Molecular mismatch analysis for assessment of histocompatibility in transplantation requires high-resolution HLA typing. Algorithms to "guesstimate" high-resolution from low-resolution typing exist, but their accuracy remains unknown. We converted high-resolution, sequence-based, HLA typing of 310 subjects from an ethnically heterogeneous population to low-resolution equivalents and tested the ability of the NMDP HaploStats and HLA Matchmaker programs to impute/reproduce the measured high-resolution HLA type, using the more common "winner-takes-all" approach. Only 35.6% of the HaploStats imputed HLA-A, -B, -C, -DRB1, and -DQB1 haplotypes had no mistakes, and the accuracy was significantly lower for non-Caucasians (29.1%) compared to Caucasians (45.2%) (odds ratio [OR], 0.5; 95% confidence interval [CI], 0.3-0.8; P = .004). HLA Matchmaker was not able to provide high-resolution haplotypes for 45.2% of Caucasian subjects and 63.5% of non-Caucasian subjects (P = .002).
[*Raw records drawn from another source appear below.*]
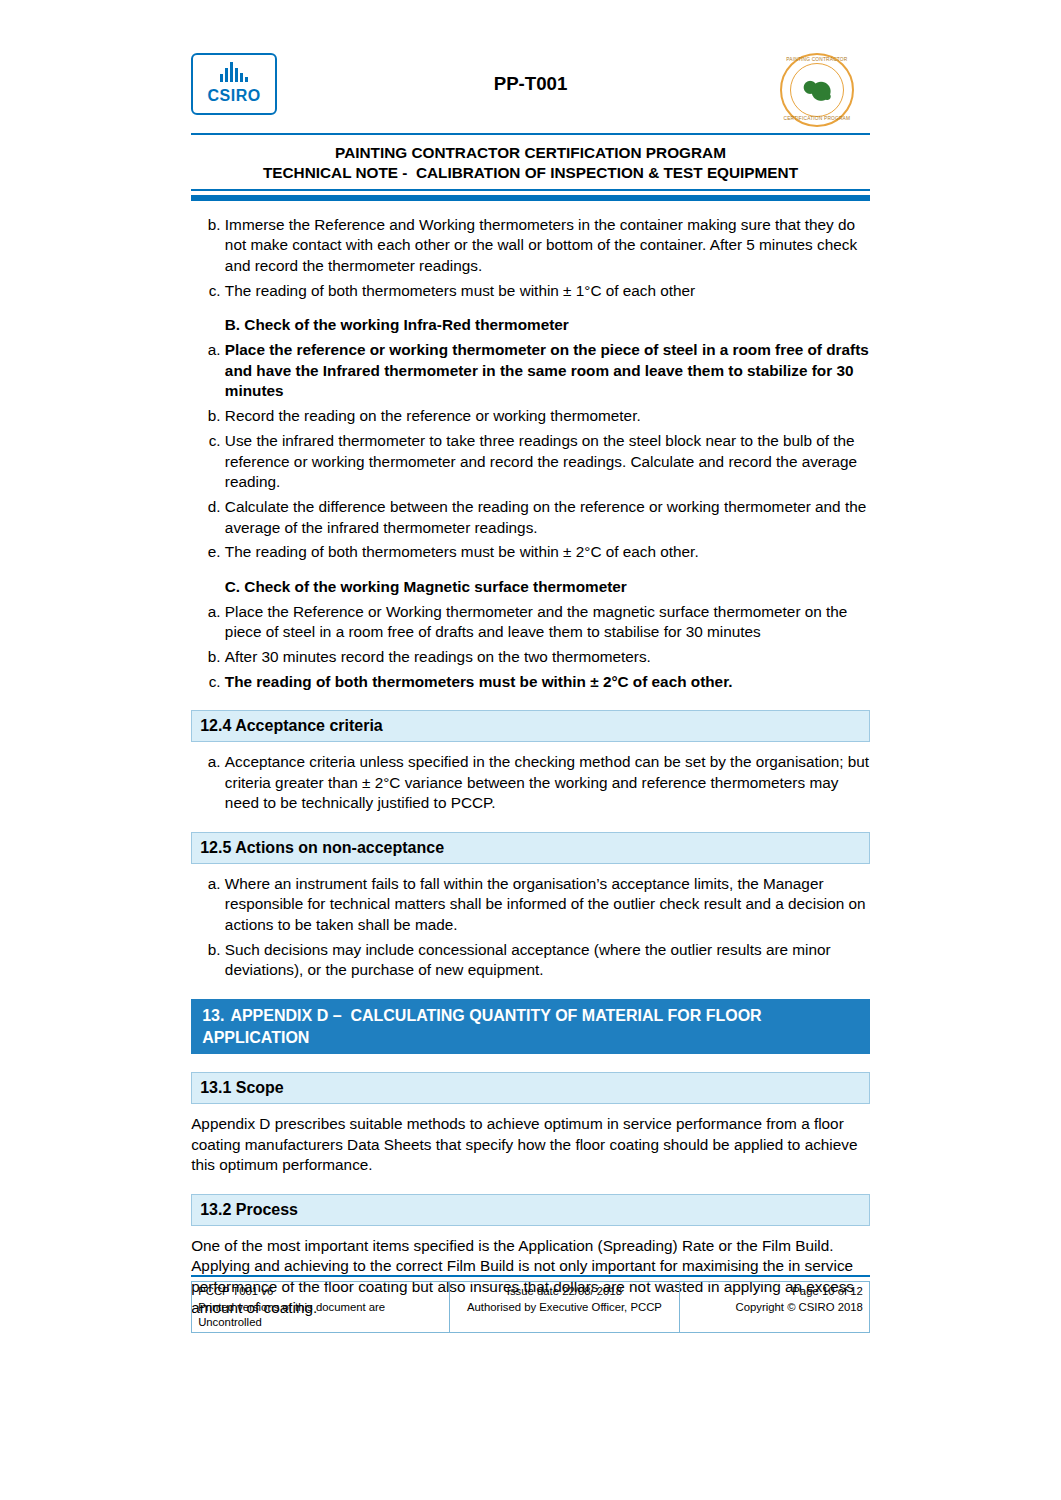CSIRO
PP-T001
PAINTING CONTRACTOR
CERTIFICATION PROGRAM
PAINTING CONTRACTOR CERTIFICATION PROGRAM
TECHNICAL NOTE - CALIBRATION OF INSPECTION & TEST EQUIPMENT
Immerse the Reference and Working thermometers in the container making sure that they do not make contact with each other or the wall or bottom of the container. After 5 minutes check and record the thermometer readings.
The reading of both thermometers must be within ± 1°C of each other
B. Check of the working Infra-Red thermometer
Place the reference or working thermometer on the piece of steel in a room free of drafts and have the Infrared thermometer in the same room and leave them to stabilize for 30 minutes
Record the reading on the reference or working thermometer.
Use the infrared thermometer to take three readings on the steel block near to the bulb of the reference or working thermometer and record the readings. Calculate and record the average reading.
Calculate the difference between the reading on the reference or working thermometer and the average of the infrared thermometer readings.
The reading of both thermometers must be within ± 2°C of each other.
C. Check of the working Magnetic surface thermometer
Place the Reference or Working thermometer and the magnetic surface thermometer on the piece of steel in a room free of drafts and leave them to stabilise for 30 minutes
After 30 minutes record the readings on the two thermometers.
The reading of both thermometers must be within ± 2°C of each other.
12.4 Acceptance criteria
Acceptance criteria unless specified in the checking method can be set by the organisation; but criteria greater than ± 2°C variance between the working and reference thermometers may need to be technically justified to PCCP.
12.5 Actions on non-acceptance
Where an instrument fails to fall within the organisation’s acceptance limits, the Manager responsible for technical matters shall be informed of the outlier check result and a decision on actions to be taken shall be made.
Such decisions may include concessional acceptance (where the outlier results are minor deviations), or the purchase of new equipment.
13. APPENDIX D – CALCULATING QUANTITY OF MATERIAL FOR FLOOR APPLICATION
13.1 Scope
Appendix D prescribes suitable methods to achieve optimum in service performance from a floor coating manufacturers Data Sheets that specify how the floor coating should be applied to achieve this optimum performance.
13.2 Process
One of the most important items specified is the Application (Spreading) Rate or the Film Build. Applying and achieving to the correct Film Build is not only important for maximising the in service performance of the floor coating but also insures that dollars are not wasted in applying an excess amount of coating.
| PCCP T001 v6 Printed versions of this document are Uncontrolled | Issue date 22/08/ 2018 Authorised by Executive Officer, PCCP | Page 10 of 12 Copyright © CSIRO 2018 |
Of those with an imputed result, only 10.3% of Caucasians and 4.8% of non-Caucasians had accurate 10-allele high-resolution output. Eplet analysis revealed additional, inaccurate eplets in 37% of individuals, with 22.5% showing at least 2 additional, inaccurate eplets; incorrect eplets were more common among non-Caucasians (OR, 1.8; 95% CI, 1.1-2.9; P = .018). Given this high error rate, caution should be taken before using imputation tools for clinical or research purposes, especially for non-Caucasian individuals.

摘要

分子错配分析用于评估移植中的组织相容性需要高分辨率 HLA 分型。存在用于“猜测”低分辨率 HLA 分型的高分辨率 HLA 分型的算法,但它们的准确性仍不清楚。我们将来自种族多样化人群的 310 名受检者的高分辨率、基于序列的 HLA 分型转换为低分辨率等效物,并使用更为常见的“胜者全得”方法,测试 NMDP HaploStats 和 HLA Matchmaker 程序推断/重现测量的高分辨率 HLA 型的能力。只有 35.6%的 HaploStats 推断的 HLA-A、-B、-C、-DRB1 和-DQB1 单体型没有错误,非白种人(29.1%)的准确性明显低于白种人(45.2%)(比值比[OR],0.5;95%置信区间[CI],0.3-0.8;P=0.004)。HLA Matchmaker 无法为 45.2%的白种人和 63.5%的非白种人提供高分辨率单体型(P=0.002)。在有推断结果的人群中,只有 10.3%的白种人和 4.8%的非白种人具有准确的 10 个等位基因高分辨率输出。表位分析显示,37%的个体中存在额外的不准确表位,其中 22.5%显示至少 2 个额外的不准确表位;非白种人更容易出现不正确的表位(OR,1.8;95%CI,1.1-2.9;P=0.018)。鉴于这种高错误率,在出于临床或研究目的使用推断工具时应谨慎,特别是对于非白种人。